The BBC has discovered that consumers who have an agreed debt repayment plan with a debt advice charity are being pressured to take out expensive loans in an attempt to ease their debts.

It has been established that banks are repeatedly telephoning customers to try to get them to take out costly loans, against the advice of debt charities.

An HSBC customer said that even though he had rejected the bank’s offer of a ‘managed loan’, they had continually telephoned him to try and make him change his mind. The interest rate on the managed loan is 13%, twice the amount he is currently paying.

The HSBC customer continued that he has had multiple letters from the bank saying they want to help people in financial difficulty when clearly they don’t. HSBC have agreed that the amount he can repay each month is acceptable. But the only way they will accept that repayment is if he signs up for what they call a managed loan.

The HSBC responded by saying ‘as a responsible lender HSBC only offers a managed loan to customers when all other lending options have been exhausted’.

The CAB said it was aware of many cases in which people in debt have offered to make payments where the bank has asked for more than they can afford.

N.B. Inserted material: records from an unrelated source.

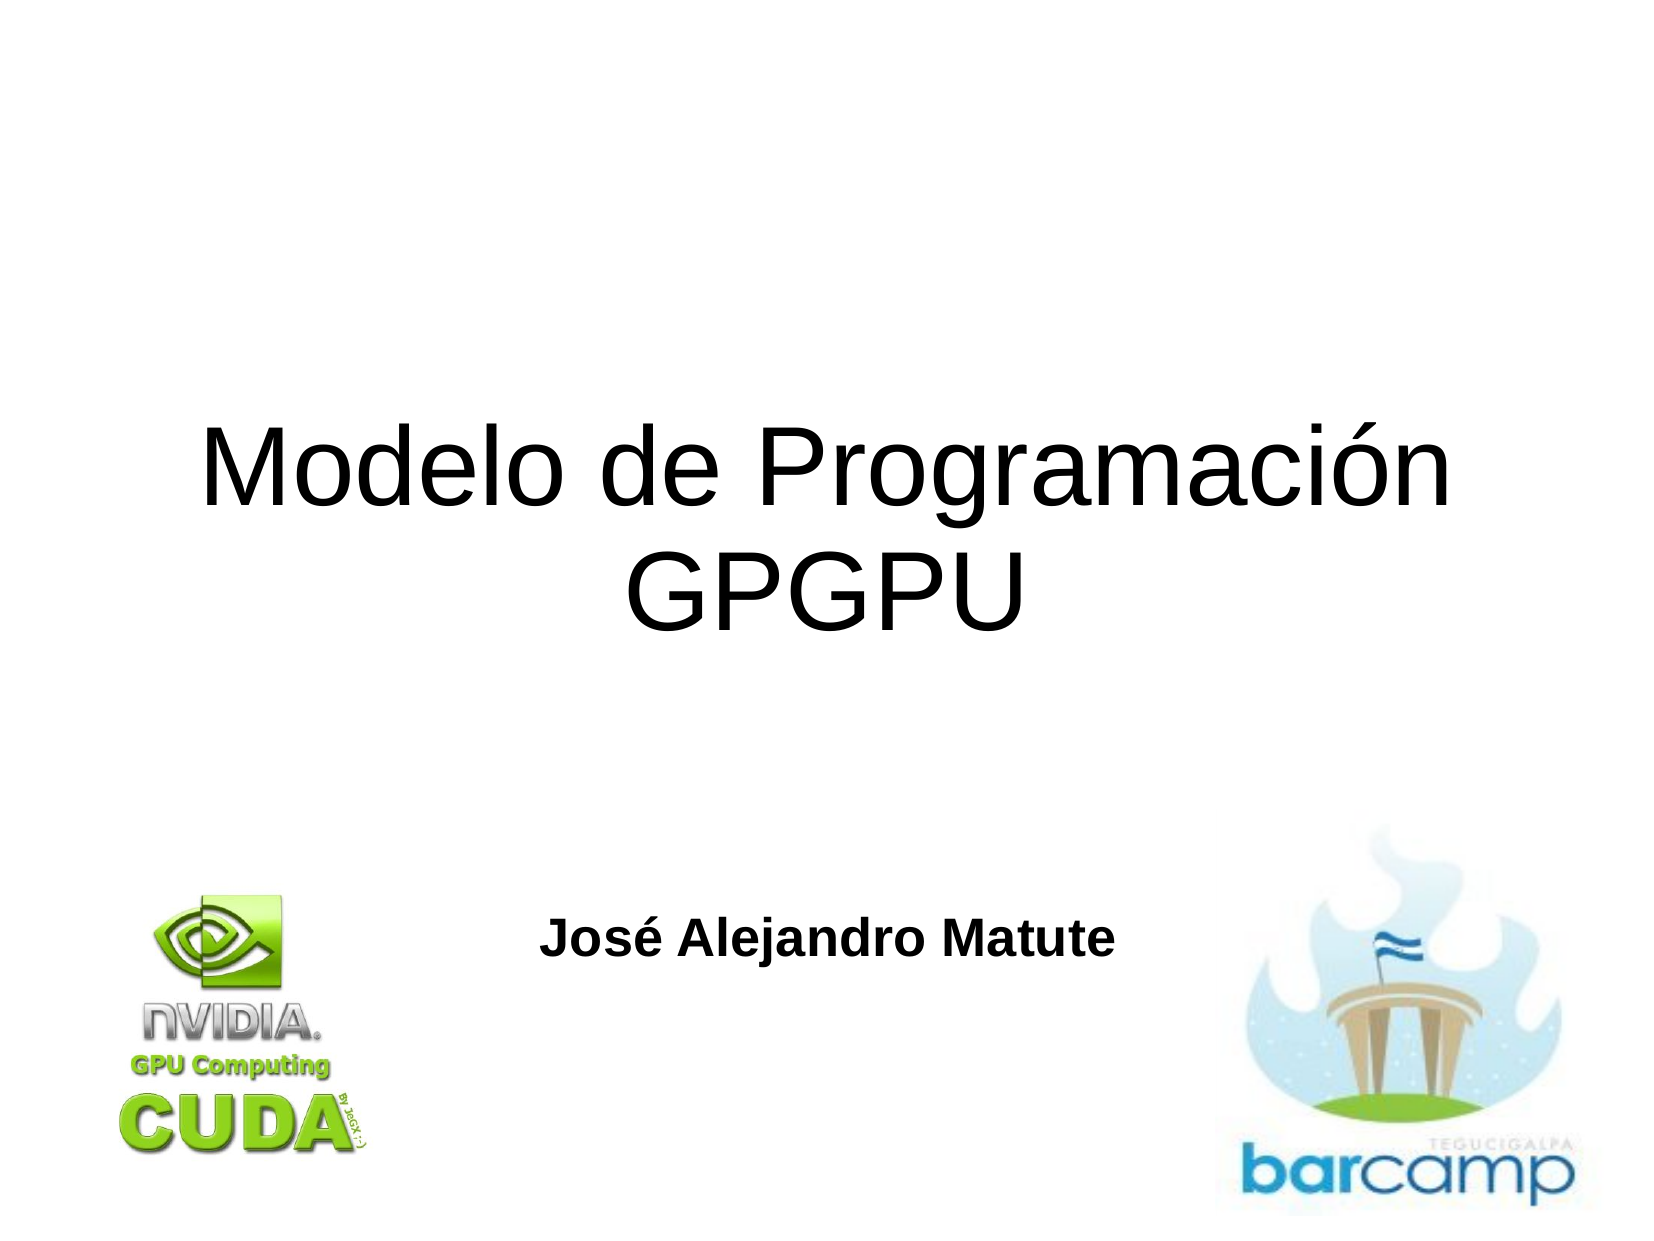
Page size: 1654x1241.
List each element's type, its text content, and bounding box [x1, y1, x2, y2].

picture [1215, 809, 1606, 1216]
text_box José Alejandro Matute [525, 900, 1148, 976]
picture [82, 1109, 385, 1185]
subtitle Modelo de Programación GPGPU [82, 75, 1571, 1109]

In some instances, customers had asked their bank to deal with a debt advice charity but they were still receiving telephone calls and aggressive letters.

A spokesperson for the CAB said they see a lot of cases of people coming in who have tried to talk to their banks about arranged payments and they haven’t been listened to and they have been asked for more than they can afford.

The banks’ organisation, the British Bankers’ Association (BBA), said banks were happy to work with debt advice charities but the CAB said they generally find that customers still receive pushy phone calls and aggressive letters from their lenders even after they have been dealing with them.

A spokesperson for the BBA said the work that banks do with intermediaries like money advice trusts are essentially negotiations.

International accountancy firm, PricewaterhouseCoopers, recently said the average Briton currently owes £33,000, compared with £17,000 in 2000, meaning families are now nearly twice as deeply in debt as they were just 7 years ago.

The rise is primarily due to escalating property prices and huge monthly mortgage repayments and experts are warning that the global credit squeeze means tough times ahead.